Nicht abschließend beurteilen lassen sich die Rückwirkungen einer Werbefinanzierung privaten Rundfunks auf die Presse, insbesondere die Frage, ob der Presse oder zumindest zahlreichen Presseunternehmen hierdurch existenzwichtige Finanzquellen entzogen werden. (…)

Eine derartige Beeinträchtigung würde voraussetzen, daß das Gesamtvolumen der Werbung sich nicht mehr nennenswert steigert, daß ein wesentlicher Teil dieses Volumens von der Presse abgezogen wird und dem Rundfunk zufließt und daß damit die Rentabilitätsgrenze der Presseunternehmen unterschritten wird. Ob diese Voraussetzungen eintreten werden, ist ungewiß. (…)

Was die Auswirkungen auf die Presseunternehmen betrifft, geht die Monopolkommission davon aus, daß die Erhaltung der Printmedien als solche nicht gefährdet sei; doch dürften sie die Werbeeinnahmen der Presseverlage erheblich vermindern. (…)

Über diese und ähnliche Einschätzungen hinausgehende Aussagen erscheinen in der gegenwärtigen Phase, in der Werbung im privaten Rundfunk noch keine nennenswerte Rolle spielt, nicht möglich.

Ich kann nicht ganz ausschließen, dass es juristische Interpretationen dieses Urteils gibt, die über meine Lesart des Offenkundigen hinausgehen. Ich kann mir aber schwer vorstellen, dass die eine überzeugende Rechtsgrundlage dafür darstellen könnten, mehr als 25 Jahre später in einer vollständig anderen Wettbewerbssituation die deutschen Tageszeitungen vor einem neuen Konkurrenten zu schützen.

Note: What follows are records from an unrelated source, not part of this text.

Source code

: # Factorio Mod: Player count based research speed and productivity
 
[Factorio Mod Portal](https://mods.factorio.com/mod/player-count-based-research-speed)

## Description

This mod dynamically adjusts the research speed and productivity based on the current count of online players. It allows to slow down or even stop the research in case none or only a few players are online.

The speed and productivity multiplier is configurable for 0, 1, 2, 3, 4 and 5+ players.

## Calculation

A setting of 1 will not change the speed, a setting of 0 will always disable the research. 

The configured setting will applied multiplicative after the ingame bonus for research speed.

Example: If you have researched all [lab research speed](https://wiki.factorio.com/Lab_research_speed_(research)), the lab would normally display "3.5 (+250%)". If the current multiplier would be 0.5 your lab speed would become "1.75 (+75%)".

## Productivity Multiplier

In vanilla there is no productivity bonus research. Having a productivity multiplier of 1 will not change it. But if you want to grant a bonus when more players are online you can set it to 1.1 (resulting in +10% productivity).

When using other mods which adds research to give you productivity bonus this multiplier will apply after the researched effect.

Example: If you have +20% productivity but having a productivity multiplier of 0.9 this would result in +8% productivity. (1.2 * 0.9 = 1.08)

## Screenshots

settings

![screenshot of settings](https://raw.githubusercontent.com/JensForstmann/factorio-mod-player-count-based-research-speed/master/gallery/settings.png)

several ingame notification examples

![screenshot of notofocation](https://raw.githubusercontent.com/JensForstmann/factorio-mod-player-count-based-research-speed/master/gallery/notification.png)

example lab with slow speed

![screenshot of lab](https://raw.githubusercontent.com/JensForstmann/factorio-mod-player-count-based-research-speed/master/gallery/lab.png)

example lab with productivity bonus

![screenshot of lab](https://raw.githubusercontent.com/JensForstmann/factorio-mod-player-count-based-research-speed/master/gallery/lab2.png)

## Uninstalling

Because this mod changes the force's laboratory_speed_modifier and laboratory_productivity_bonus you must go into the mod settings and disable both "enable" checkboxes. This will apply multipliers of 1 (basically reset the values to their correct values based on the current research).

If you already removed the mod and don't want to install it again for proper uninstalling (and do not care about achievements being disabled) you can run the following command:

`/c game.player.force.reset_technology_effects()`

Überhaupt: dieses endlose Gejammer!

  • Regionale Werbung auf ProSieben bedroht die Existenz der Zeitungen!
  • Das schlechte Wetter bedroht die Existenz der Zeitungen!
  • Der 29. Februar bedroht die Existenz der Zeitungen!
  • Die Bundesregierung muss das Nicht-Kaufen von Zeitungen verbieten!

Ich bin ein großer Anhänger der Tageszeitung (oder wenigstens ihrer Idee). Aber wenn es wirklich so sein sollte, wie das Geschrei der Verlegerlobby nahelegt, dass die Tageszeitung nur dadurch überleben kann, dass man sie unter Artenschutz stellt und in Reservaten hält, die jeden Morgen gründlich von allen Keimen, Futterkonkurrenten und Parasiten gereinigt werden, mit hohen Schutzmauern und drei Fütterungen täglich — dann ist ihre Zeit vielleicht einfach vorbei.